Aemetis, Inc., a company focused on renewable natural gas and fuels with low and negative carbon intensity, announced today that its subsidiary at the Keyes plant has entered into an engineering, procurement, and construction (EPC) contract with NPL Construction Co., a subsidiary of Centuri Holdings, Inc. (NYSE: CTRI), a $2.6 billion infrastructure services provider. The contract aims to install a Mechanical Vapor Recompression (MVR) system at the company’s 65-million-gallon-per-year ethanol facility in Keyes, California. The total estimated cost of the project is $30 million.

The project has secured approximately $19.7 million in tax credits and grants, supported by the U.S. Department of Energy (via the Internal Revenue Service), the California Energy Commission, and Pacific Gas & Electric. The MVR system is expected to be completed by the second quarter of 2026.

Once the system is operational, it is projected to reduce natural gas consumption at the Keyes plant by up to 80%, leading to an estimated $32 million in incremental annual cash flow from energy savings. The upgrade will also enhance Low Carbon Fuel Standard (LCFS) credits due to a significant reduction in the carbon intensity of the produced ethanol and increase transferrable Section 45Z production tax credits.

“This project represents a high-return, impactful upgrade to our California ethanol plant with minimal equity dilution,” said Eric McAfee, Chairman and CEO of Aemetis. “The MVR system will significantly improve our operating margins, strengthen cash flow, and help us meet our goal of reducing emissions from the renewable fuel we produce.”

Dylan Hradek, President of Centuri US Gas, expressed enthusiasm about expanding the partnership with Aemetis. “We’re committed to advancing California’s clean energy goals through renewable fuels, and our team is well-equipped to deliver the energy infrastructure needed to build a more sustainable future,” he said.

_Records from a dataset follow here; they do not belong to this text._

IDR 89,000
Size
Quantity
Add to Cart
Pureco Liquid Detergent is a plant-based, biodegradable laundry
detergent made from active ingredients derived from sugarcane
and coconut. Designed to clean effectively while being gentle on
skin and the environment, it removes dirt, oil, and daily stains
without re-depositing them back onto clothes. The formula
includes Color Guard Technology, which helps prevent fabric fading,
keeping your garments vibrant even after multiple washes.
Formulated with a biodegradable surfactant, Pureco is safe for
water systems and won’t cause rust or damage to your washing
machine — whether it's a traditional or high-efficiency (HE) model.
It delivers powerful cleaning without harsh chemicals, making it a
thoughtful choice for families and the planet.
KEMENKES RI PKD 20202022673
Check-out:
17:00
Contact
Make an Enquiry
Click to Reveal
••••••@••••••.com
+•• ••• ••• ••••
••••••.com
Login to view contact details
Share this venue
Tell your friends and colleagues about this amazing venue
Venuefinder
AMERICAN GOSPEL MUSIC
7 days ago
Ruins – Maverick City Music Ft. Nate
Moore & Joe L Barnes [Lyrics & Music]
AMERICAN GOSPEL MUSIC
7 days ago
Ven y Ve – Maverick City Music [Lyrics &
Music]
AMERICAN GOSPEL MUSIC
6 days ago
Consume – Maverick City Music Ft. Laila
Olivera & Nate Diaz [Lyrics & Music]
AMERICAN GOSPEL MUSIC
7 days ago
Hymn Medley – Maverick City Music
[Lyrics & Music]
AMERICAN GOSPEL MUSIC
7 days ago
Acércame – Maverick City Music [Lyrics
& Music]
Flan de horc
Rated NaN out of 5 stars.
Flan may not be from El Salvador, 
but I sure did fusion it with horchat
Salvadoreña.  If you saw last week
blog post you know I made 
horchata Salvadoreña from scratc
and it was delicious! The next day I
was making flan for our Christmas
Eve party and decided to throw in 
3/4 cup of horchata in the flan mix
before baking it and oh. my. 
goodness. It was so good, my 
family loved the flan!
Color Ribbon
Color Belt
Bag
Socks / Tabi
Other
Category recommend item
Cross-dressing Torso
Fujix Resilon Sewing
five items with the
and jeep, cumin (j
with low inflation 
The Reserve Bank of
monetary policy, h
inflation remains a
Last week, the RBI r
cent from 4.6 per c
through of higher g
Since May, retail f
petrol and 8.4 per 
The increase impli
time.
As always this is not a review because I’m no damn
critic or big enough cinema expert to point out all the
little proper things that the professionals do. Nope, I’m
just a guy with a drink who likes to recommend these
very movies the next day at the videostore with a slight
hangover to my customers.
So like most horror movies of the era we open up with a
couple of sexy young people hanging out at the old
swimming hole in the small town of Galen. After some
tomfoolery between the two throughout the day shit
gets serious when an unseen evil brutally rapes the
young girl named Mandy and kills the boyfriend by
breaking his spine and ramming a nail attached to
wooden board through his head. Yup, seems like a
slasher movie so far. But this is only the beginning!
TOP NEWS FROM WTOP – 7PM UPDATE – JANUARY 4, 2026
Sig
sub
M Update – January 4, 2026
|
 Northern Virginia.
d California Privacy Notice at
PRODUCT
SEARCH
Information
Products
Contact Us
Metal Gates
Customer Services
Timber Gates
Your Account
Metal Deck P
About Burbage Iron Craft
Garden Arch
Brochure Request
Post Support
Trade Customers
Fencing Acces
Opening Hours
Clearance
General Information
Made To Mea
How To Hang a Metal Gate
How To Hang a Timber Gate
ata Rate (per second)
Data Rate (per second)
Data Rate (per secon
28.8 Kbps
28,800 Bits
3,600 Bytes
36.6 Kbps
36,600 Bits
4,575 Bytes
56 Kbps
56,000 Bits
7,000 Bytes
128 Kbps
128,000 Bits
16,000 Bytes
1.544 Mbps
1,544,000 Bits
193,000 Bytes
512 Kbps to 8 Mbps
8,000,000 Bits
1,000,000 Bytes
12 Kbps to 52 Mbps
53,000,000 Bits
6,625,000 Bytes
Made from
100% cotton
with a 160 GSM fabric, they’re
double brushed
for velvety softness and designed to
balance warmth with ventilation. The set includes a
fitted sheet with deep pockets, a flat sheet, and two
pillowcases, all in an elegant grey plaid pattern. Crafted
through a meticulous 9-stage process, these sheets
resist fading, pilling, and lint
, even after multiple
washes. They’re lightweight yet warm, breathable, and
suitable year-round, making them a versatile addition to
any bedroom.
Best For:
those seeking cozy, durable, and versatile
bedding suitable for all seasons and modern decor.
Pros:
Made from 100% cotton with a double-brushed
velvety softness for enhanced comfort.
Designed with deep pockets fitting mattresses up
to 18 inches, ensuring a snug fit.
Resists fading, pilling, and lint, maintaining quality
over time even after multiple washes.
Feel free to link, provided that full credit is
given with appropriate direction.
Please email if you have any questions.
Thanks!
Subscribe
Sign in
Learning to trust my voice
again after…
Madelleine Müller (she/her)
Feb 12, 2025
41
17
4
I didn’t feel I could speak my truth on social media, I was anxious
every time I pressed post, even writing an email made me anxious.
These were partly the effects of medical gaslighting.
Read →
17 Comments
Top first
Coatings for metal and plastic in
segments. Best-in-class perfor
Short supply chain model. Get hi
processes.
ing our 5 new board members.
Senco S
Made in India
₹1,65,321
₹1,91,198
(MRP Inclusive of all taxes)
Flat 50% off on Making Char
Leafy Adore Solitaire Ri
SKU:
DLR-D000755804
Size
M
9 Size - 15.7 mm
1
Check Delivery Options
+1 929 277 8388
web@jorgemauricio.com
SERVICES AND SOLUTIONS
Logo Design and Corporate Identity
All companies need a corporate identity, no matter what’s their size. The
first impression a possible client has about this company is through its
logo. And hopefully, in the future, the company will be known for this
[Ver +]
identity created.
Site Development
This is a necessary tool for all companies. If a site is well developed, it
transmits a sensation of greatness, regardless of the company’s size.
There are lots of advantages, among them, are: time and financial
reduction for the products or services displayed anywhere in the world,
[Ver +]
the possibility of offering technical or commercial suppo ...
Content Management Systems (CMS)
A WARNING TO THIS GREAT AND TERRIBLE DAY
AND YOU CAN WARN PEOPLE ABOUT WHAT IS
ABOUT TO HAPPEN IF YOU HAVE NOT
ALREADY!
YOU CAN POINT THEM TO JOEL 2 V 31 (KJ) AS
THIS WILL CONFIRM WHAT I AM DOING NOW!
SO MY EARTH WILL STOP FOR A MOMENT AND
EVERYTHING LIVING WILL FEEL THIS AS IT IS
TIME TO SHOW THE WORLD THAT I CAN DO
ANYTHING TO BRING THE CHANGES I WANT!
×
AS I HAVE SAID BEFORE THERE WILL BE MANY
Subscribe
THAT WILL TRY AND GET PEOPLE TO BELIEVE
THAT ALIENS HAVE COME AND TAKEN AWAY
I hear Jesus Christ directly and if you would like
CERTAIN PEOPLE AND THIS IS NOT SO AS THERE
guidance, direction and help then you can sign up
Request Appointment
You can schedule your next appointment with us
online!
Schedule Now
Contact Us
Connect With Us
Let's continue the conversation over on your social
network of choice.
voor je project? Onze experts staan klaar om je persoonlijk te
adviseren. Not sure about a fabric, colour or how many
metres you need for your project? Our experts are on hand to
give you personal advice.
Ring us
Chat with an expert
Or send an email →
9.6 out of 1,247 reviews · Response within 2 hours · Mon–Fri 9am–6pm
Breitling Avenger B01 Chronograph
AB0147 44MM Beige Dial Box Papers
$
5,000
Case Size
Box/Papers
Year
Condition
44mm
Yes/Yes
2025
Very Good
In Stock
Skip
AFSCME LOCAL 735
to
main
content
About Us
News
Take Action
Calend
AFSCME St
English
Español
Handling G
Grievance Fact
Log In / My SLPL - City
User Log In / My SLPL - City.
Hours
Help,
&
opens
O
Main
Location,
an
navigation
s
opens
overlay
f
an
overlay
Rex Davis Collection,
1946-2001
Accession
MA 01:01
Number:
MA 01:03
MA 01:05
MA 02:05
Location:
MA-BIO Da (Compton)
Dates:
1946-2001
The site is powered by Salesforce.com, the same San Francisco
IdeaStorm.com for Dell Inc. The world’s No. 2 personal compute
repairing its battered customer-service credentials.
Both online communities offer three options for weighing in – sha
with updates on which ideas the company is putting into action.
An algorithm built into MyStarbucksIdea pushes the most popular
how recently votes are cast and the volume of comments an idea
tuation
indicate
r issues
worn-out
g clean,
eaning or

The MVR project is a key component of Aemetis’ multi-year strategy to grow its Dairy Renewable Natural Gas production, which includes 18 dairies already in operation or under construction, along with the recent approval of seven California Air Resources Board (CARB) LCFS pathways. The system will enhance the efficiency of Aemetis’ California ethanol operations while capturing value from regulatory trends such as rising LCFS credit prices, Section 45Z tax credit monetization, and the anticipated adoption of E15 (15% ethanol blend) in California.